Société
novembre 28, 2017
Pourquoi le maïs nous en fait-il voir de toutes les couleurs ?
Vert pomme, framboise écrasée, tangerine, orange… Muses des nuanciers, les couleurs des fruits et des plantes sont aussi nombreuses et immuables que celles de l’arc en ciel. Mais que diriez-vous si l’on vous apprenait qu’une céréale a décidé de ne pas se contenter d’une seule teinte ? Aujourd’hui sur le blog de l’agriculture expliquée par ceux qui la connaissent, parlons peu mais parlons bien de l’exception qui confirme la règle, le maïs et ses 50 nuances de jaune.
Bien plus élaborées que le scénario du film, les stars de cet article sont bien sûr les pigments du maïs. Le rôle de ces artistes ? Colorer les couches et les tissus des grains. Le maïs possède deux types de pigments différents : le carotène et les anthocyanes. Le carotène est le précurseur de la vitamine A à l’origine des grains jaunes qui, en plus de leur couleur à faire pâlir de jalousie les bananes, lui ont emprunté ses propriétés anti-oxydantes. Les anthocyanes sont eux les heureux parents des grains rouges, bleus et violets et présentent de nombreux atouts biologiques et nutritionnels comme un taux de protéines plus élevé de 20% que leurs cousins à la couleur poussinesque.
Mais une fois sur le plateau et que l’on a crié aaaaaaction, que se passe-t-il exactement ? À l’intérieur du grain, les deux pigments sont synthétisés à différents endroits. Le carotène se fixe dans l’amidon farineux (partie interne) alors que les anthocyanes se fixent dans l’amidon corné ou vitreux (partie externe). Ils colorent ainsi les différents couches et tissus et la superposition de l’ensemble donne sa teinte finale au grain de maïs. A noter que les anthocyanes donnant une couleur intense, le jaune ou le blanc d’un grain ne sont visibles que lorsque ses enveloppes sont incolores. C’est aussi ce mélange qui crée ces fifty shades of maïs : orangé, rose, brun, vert, bariolé, arlequin, arc en ciel, vos papilles en prennent plein les yeux. À l’inverse, l’absence de pigment donne des grains blancs comme ceux du maïs blanc des Landes, de certaines variétés de maïs doux, mais aussi du maïs blanc en Afrique.

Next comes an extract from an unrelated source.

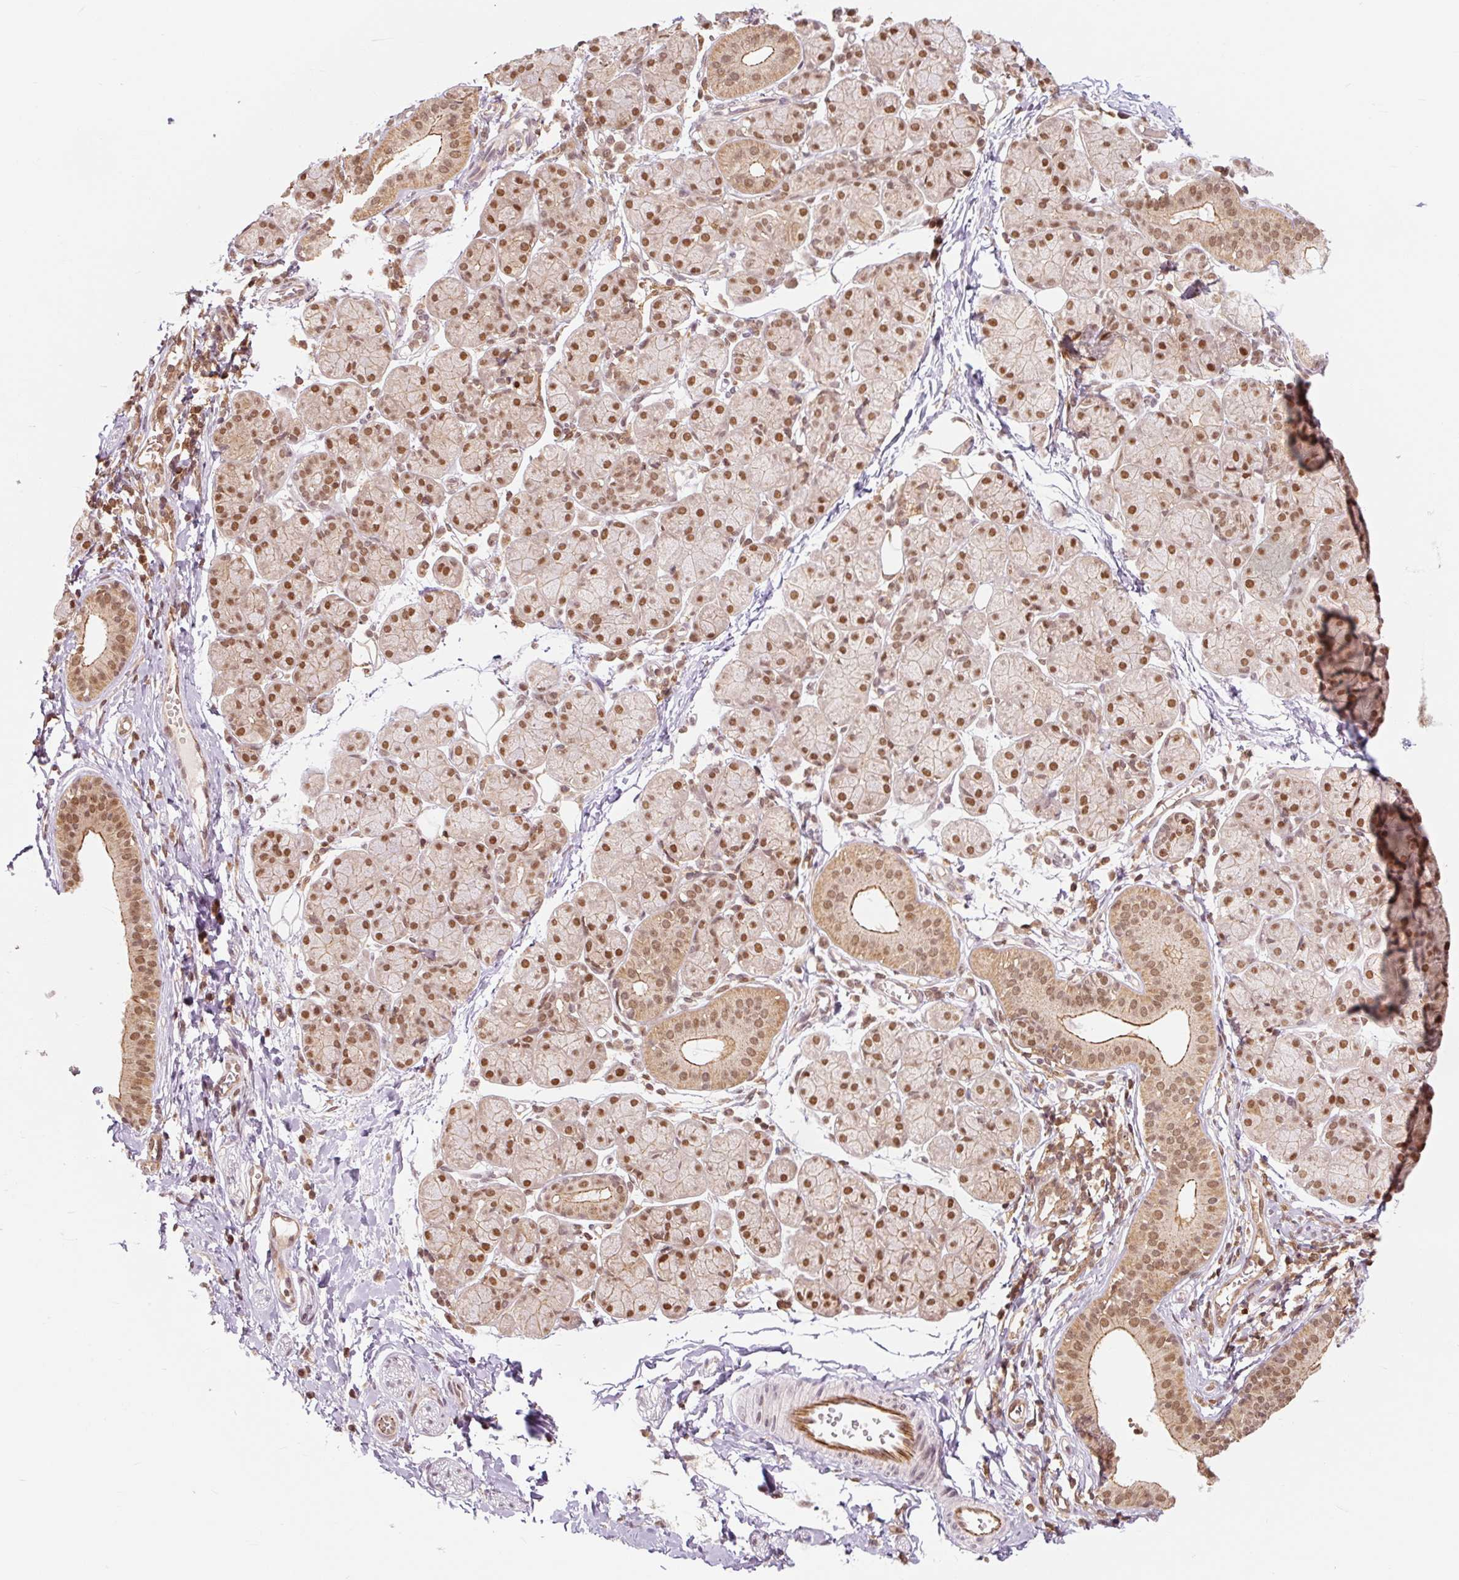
{"staining": {"intensity": "moderate", "quantity": ">75%", "location": "cytoplasmic/membranous,nuclear"}, "tissue": "salivary gland", "cell_type": "Glandular cells", "image_type": "normal", "snomed": [{"axis": "morphology", "description": "Normal tissue, NOS"}, {"axis": "morphology", "description": "Inflammation, NOS"}, {"axis": "topography", "description": "Lymph node"}, {"axis": "topography", "description": "Salivary gland"}], "caption": "This is an image of IHC staining of benign salivary gland, which shows moderate staining in the cytoplasmic/membranous,nuclear of glandular cells.", "gene": "CSTF1", "patient": {"sex": "male", "age": 3}}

Cependant, les grains n’ont pas le monopole des colorations puisque les pigments peuvent également teinter les feuilles vertes de stries blanches, jaunes ou rouges et les spathes (enveloppes des épis) en violet ou bordeaux.
Mais comment expliquer une si grande diversité de couleurs pour une seule et même plante ? Des hauts plateaux mexicains aux plaines françaises, au fil des siècles, avec l’aide de l’homme (agriculteurs, sélectionneurs…) le maïs a su s’adapter à tous les environnements qu’il a conquis. Et si en France, le maïs de nos champs reste invariablement jaune, c’est parce que la sélection a privilégié la couleur des céréales occidentales. Et cette exceptionnelle capacité d’adaptation a engendré tout au long de son histoire et de ses semis une multitude de particularités génétiques dont sont dotées ses variétés ancestrales, sauvages ou sélectionnées. En fait, ce foisonnement de couleurs qui fait la beauté extérieure du maïs n’est que le reflet de sa richesse biologique intérieure.
Belle diversité et biodiversité, voilà donc les deux qualités qui font du maïs l’une des céréales sur laquelle l’agriculture de demain s’appuiera pour relever les défis humains et environnementaux qui sonnent déjà à notre porte. Bien joué l’artiste.
Sources :
Maïs, mythe et réalité, Jean-Pierre Gay, Édition Atlantica, Biarritz, 1999.
Le maïs, une plante pour l’intensification écologique, Jean-Paul Renoux, Éditions France Agricole, 2014, Paris.
La civilisation du maïs, Christophe Labarde, Phare international 2000, 2002.
Géographie amoureuse du maïs, Sylvie Brunel, Éditions Jean-Claude Lattès, 2012.
Immigrations céréalières, CERES, l’imaginaire des céréales, Octobre 2016.